“My father got a dingy and we all got in, but my father said we couldn’t take my dog, Licia, because he couldn’t fit in the boat,” Khan said. “I was crying for my dog. Then Licia jumped in the water and started to swim after us.”
In exile with Licia for months as the war raged, the family watched as hundreds of thousands of people died. But finally, East Pakistan was liberated and became Bangladesh.
“It was the 16th of December, 1971,” Khan said. “A nation was born right before my eyes.”
His parents remained building the new nation, and when his father died he was the Senior Deputy Secretary of Military Defense in Bangladesh.
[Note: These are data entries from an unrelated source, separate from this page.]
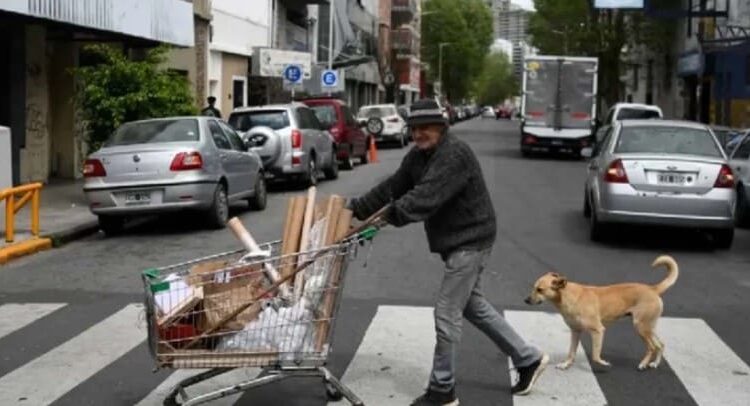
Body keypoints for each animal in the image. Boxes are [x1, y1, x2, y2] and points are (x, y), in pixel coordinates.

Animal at [524, 256, 680, 372]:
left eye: (540, 289)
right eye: (534, 287)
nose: (526, 300)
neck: (569, 296)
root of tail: (653, 289)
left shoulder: (598, 331)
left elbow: (595, 355)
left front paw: (603, 363)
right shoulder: (575, 331)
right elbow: (571, 352)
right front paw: (566, 364)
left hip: (641, 327)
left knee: (652, 347)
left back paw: (643, 364)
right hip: (648, 327)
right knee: (660, 344)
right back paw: (654, 363)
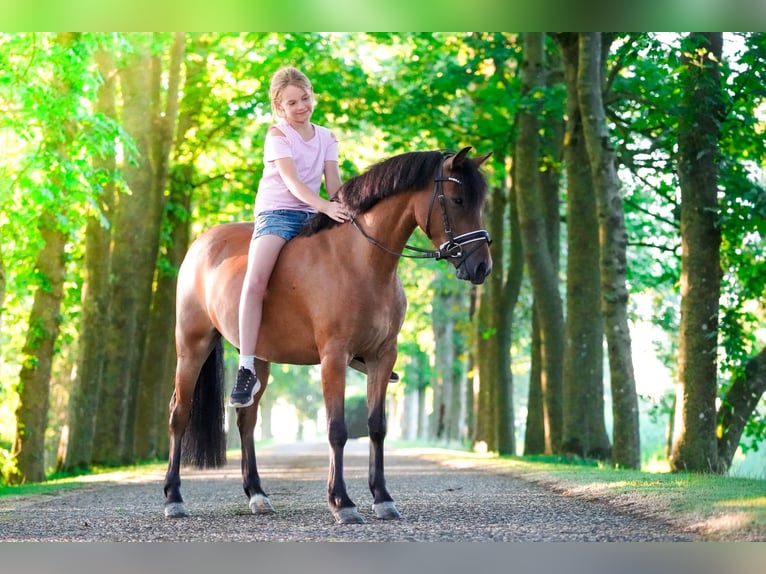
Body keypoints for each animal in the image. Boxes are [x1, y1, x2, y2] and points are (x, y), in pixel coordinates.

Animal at [163, 146, 493, 524]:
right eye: (456, 199)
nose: (482, 267)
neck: (361, 261)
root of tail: (202, 244)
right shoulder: (334, 357)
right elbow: (337, 429)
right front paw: (343, 502)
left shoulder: (383, 357)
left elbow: (376, 426)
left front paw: (382, 498)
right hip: (192, 346)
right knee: (179, 413)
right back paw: (174, 498)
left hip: (258, 358)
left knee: (247, 418)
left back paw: (257, 495)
But Khan knew the United States was the country he wanted to call his home, emigrating in 1981, a citizen by 1988.
With his wife Nanni, he’s run a successful business here, they started and raised their family here. Their 24-year old daughter, Nusrath, a general accountant at Raytheon, is working on her masters. Son Atik, 18, is a college student at Bryant.
“They’ve both made us so proud,” he said.
And all of it – his youth in Bangladesh, his life here – gives Khan perspective to appreciate what he has more than most.
“When I was in Concord at the State House this week I met the new (Republican) Minority Leader, Gene Chandler,” Khan said. “He said he looked forward to working with me. Where else could this happen. Where else but America.”